Kto jest typowym dłużnikiem? Według zestawienia KRD jest nim mężczyzna (w bazie kobiety to zaledwie 4 proc.) w wieku około 40 lat, mieszkaniec województwa mazowieckiego. Średnio dłużnik alimentacyjny wpisany do KRD zalega z zapłatą 27 tys. zł. Najgorsi pod tym względem są ci z Lubelszczyzny i Podkarpacia; ich średnie zobowiązanie oscyluje wokół 30 tys. zł. Z danych innych biur wynika, że jednostkowy dług może być jednak znacznie większy. W Infomonitorze w ubiegłym roku jedno z zobowiązań wynosiło prawie 352 tys. zł.

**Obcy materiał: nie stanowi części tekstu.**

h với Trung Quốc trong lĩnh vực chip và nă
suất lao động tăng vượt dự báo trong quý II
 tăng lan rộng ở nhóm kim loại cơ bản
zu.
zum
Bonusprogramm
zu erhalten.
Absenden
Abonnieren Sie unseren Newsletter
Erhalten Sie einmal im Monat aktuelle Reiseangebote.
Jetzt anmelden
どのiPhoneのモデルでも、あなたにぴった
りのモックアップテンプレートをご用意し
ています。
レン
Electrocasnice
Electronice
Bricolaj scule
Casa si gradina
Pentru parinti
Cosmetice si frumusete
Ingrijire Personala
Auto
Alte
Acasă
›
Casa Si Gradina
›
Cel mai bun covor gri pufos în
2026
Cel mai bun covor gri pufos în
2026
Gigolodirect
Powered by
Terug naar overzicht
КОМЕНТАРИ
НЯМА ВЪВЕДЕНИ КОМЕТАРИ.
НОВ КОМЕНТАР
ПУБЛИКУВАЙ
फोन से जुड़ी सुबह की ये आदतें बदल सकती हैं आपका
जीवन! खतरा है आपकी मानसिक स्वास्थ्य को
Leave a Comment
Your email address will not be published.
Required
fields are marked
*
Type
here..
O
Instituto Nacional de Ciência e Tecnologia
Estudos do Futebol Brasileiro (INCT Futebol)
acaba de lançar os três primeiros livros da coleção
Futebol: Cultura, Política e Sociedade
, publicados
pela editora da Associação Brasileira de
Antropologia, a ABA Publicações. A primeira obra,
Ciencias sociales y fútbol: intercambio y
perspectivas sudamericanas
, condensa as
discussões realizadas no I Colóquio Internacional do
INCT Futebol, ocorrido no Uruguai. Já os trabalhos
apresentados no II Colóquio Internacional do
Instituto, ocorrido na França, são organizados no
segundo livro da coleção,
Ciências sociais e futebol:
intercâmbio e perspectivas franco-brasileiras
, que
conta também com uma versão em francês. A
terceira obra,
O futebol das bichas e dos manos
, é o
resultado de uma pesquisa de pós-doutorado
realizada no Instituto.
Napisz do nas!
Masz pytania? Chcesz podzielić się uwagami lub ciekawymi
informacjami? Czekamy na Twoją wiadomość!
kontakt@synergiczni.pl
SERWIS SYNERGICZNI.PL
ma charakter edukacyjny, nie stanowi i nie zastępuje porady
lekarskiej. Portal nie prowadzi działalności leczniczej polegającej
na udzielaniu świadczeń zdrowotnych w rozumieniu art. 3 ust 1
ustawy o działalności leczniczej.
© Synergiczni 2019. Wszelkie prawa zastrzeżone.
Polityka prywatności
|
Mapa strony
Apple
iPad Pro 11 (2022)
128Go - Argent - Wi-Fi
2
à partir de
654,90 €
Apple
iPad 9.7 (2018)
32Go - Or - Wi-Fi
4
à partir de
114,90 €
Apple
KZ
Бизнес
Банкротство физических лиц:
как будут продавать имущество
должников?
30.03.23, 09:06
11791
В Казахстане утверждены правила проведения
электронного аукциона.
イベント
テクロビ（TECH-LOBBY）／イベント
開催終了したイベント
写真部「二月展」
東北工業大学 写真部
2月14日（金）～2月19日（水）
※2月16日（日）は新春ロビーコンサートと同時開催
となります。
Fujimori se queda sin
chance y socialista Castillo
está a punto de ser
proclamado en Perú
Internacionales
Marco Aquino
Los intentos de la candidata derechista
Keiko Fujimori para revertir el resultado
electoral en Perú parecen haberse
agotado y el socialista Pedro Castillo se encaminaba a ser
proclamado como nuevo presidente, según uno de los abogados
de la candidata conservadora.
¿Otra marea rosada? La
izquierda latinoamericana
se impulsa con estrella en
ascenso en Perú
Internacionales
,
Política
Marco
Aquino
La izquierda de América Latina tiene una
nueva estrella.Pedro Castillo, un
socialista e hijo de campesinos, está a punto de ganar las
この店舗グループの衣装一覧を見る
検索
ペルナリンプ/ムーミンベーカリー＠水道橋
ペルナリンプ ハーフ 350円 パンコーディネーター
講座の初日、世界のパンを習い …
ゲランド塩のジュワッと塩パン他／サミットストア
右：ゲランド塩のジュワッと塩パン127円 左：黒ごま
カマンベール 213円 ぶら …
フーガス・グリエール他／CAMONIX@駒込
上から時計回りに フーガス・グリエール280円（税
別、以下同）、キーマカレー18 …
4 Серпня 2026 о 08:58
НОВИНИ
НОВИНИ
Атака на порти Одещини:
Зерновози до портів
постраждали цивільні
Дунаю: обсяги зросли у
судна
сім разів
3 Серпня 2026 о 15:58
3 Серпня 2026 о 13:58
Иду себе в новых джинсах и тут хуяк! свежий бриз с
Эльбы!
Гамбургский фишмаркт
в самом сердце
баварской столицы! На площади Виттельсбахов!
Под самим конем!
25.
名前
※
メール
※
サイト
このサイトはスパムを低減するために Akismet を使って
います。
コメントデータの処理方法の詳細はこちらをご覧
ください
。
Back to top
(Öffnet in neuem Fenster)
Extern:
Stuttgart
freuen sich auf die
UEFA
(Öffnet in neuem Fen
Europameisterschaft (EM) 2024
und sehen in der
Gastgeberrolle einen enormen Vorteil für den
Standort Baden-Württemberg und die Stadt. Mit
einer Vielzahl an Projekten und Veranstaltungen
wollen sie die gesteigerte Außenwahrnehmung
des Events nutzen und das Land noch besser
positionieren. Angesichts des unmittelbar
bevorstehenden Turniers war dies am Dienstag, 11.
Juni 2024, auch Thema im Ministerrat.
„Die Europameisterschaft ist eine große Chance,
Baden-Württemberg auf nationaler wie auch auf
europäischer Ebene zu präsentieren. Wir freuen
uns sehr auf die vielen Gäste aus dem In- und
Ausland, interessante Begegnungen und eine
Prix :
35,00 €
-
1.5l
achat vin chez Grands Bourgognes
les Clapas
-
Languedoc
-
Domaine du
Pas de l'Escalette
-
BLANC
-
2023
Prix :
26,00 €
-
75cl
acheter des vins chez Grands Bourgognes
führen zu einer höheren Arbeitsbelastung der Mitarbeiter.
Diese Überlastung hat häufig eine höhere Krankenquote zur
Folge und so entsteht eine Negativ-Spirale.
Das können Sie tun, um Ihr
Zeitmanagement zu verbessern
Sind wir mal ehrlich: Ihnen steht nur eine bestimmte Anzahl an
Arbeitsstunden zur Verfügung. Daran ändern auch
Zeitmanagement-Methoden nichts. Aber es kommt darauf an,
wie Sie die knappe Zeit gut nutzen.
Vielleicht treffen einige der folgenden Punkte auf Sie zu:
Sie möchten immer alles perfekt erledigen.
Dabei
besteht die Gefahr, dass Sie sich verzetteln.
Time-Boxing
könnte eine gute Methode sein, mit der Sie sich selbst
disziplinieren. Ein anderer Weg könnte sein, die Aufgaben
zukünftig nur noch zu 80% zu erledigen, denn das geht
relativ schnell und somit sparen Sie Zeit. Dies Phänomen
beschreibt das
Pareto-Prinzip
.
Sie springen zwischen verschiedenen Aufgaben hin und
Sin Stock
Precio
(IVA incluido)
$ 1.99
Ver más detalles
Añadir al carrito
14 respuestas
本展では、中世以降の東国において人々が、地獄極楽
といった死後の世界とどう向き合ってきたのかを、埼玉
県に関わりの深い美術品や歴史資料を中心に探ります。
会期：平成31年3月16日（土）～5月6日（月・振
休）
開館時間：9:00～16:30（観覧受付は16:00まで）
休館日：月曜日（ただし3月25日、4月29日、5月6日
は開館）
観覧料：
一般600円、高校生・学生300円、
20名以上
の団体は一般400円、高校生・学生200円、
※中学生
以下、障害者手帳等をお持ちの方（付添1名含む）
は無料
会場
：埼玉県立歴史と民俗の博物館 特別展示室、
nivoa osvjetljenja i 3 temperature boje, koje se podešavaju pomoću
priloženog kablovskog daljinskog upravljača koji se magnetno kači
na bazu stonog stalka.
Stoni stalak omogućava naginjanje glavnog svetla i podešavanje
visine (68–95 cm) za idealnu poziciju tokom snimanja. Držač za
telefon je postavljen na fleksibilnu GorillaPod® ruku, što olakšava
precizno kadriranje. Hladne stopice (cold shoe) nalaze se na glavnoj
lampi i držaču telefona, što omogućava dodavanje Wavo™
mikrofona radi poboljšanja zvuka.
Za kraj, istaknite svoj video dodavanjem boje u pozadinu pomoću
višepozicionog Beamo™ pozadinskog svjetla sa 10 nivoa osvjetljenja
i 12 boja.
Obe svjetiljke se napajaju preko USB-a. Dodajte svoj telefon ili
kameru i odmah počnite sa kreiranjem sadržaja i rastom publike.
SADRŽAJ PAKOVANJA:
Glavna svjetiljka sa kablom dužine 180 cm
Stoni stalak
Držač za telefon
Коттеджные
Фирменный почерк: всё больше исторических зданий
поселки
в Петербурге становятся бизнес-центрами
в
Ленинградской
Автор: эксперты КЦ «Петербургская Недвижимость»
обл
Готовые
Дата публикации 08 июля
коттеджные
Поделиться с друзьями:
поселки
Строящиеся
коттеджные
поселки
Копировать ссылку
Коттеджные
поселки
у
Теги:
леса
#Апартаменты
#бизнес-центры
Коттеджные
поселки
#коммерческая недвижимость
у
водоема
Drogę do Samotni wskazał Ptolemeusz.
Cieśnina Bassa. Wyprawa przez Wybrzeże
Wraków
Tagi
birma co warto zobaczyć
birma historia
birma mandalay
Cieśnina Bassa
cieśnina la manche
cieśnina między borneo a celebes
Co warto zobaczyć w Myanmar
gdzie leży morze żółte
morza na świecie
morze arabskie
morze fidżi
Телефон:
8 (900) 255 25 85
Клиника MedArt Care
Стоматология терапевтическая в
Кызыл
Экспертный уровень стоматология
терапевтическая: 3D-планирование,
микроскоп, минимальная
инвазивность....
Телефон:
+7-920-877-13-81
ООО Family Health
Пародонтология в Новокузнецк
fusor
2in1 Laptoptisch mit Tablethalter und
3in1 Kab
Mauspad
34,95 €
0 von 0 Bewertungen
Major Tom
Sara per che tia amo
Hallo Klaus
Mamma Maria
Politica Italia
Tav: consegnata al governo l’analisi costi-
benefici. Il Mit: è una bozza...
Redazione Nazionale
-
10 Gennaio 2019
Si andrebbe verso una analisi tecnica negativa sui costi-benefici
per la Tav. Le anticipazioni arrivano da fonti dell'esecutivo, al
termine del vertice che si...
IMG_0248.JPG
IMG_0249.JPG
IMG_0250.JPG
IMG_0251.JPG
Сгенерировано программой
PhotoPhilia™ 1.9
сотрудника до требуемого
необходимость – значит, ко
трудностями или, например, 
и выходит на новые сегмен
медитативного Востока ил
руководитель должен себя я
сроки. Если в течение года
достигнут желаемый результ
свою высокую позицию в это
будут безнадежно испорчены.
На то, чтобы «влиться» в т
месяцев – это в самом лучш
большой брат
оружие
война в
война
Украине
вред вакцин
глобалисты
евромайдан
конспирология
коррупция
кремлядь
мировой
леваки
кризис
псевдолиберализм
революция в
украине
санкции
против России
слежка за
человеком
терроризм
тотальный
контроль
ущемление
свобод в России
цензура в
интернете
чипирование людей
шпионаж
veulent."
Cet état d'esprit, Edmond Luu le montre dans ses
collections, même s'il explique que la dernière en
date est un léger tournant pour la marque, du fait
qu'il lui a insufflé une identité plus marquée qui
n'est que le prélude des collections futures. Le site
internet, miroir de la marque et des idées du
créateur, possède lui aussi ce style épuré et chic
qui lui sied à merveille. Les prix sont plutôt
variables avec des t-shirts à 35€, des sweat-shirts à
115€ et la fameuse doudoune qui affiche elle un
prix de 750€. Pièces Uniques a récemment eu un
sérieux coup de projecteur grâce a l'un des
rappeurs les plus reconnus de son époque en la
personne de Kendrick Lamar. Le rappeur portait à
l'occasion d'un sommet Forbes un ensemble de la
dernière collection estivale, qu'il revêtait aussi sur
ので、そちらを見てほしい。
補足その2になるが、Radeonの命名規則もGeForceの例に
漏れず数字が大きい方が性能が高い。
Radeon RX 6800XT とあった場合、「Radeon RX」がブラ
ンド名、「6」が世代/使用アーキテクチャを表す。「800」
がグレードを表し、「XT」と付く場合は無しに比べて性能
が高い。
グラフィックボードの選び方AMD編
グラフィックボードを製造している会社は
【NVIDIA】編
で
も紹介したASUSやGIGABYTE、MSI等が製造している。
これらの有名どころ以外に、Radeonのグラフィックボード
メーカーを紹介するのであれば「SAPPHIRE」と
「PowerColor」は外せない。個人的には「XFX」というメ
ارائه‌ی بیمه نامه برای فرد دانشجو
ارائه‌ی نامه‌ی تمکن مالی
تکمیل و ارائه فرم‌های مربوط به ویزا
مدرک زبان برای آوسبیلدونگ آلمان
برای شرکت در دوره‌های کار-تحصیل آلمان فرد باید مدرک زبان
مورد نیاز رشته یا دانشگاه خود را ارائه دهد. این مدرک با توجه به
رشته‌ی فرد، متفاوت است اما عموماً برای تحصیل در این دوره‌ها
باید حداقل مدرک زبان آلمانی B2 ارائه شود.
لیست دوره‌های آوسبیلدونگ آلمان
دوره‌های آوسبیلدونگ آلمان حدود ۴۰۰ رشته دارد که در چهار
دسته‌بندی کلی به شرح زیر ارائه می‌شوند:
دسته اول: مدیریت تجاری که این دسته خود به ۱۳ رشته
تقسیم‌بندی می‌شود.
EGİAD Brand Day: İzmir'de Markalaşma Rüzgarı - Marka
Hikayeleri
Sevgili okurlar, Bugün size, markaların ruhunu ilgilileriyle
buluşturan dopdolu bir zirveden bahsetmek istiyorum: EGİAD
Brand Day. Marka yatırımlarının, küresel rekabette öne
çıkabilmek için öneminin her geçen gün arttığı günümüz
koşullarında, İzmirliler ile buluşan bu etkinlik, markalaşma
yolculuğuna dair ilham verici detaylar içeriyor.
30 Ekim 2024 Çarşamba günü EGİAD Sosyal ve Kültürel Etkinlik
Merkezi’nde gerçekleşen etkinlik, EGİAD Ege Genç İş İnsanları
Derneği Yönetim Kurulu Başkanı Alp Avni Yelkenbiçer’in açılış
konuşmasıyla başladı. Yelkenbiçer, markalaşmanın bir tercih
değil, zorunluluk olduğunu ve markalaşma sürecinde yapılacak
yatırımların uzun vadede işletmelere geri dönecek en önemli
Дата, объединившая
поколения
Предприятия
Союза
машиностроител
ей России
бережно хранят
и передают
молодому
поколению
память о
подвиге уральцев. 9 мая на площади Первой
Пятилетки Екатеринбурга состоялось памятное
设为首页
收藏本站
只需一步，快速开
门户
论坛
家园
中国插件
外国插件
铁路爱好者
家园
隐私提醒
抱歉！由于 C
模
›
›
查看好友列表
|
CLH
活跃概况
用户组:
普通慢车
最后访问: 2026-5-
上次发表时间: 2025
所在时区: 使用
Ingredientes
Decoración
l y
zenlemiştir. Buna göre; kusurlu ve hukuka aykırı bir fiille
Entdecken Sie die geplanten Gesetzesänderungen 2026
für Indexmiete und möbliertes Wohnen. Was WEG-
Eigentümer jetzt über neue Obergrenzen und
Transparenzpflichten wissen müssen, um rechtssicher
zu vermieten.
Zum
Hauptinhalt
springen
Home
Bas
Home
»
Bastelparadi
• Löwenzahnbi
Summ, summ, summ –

405 tys. tyle wpisów o długach alimentacyjnych widnieje w bazach biur informacji gospodarczej
111 proc. o tyle wzrosła wartość niezapłaconych alimentów widniejących w KRD w ciągu ostatnich 5 lat
25 tys. zł średni dług alimentacyjny (według Infomonitora i KRD)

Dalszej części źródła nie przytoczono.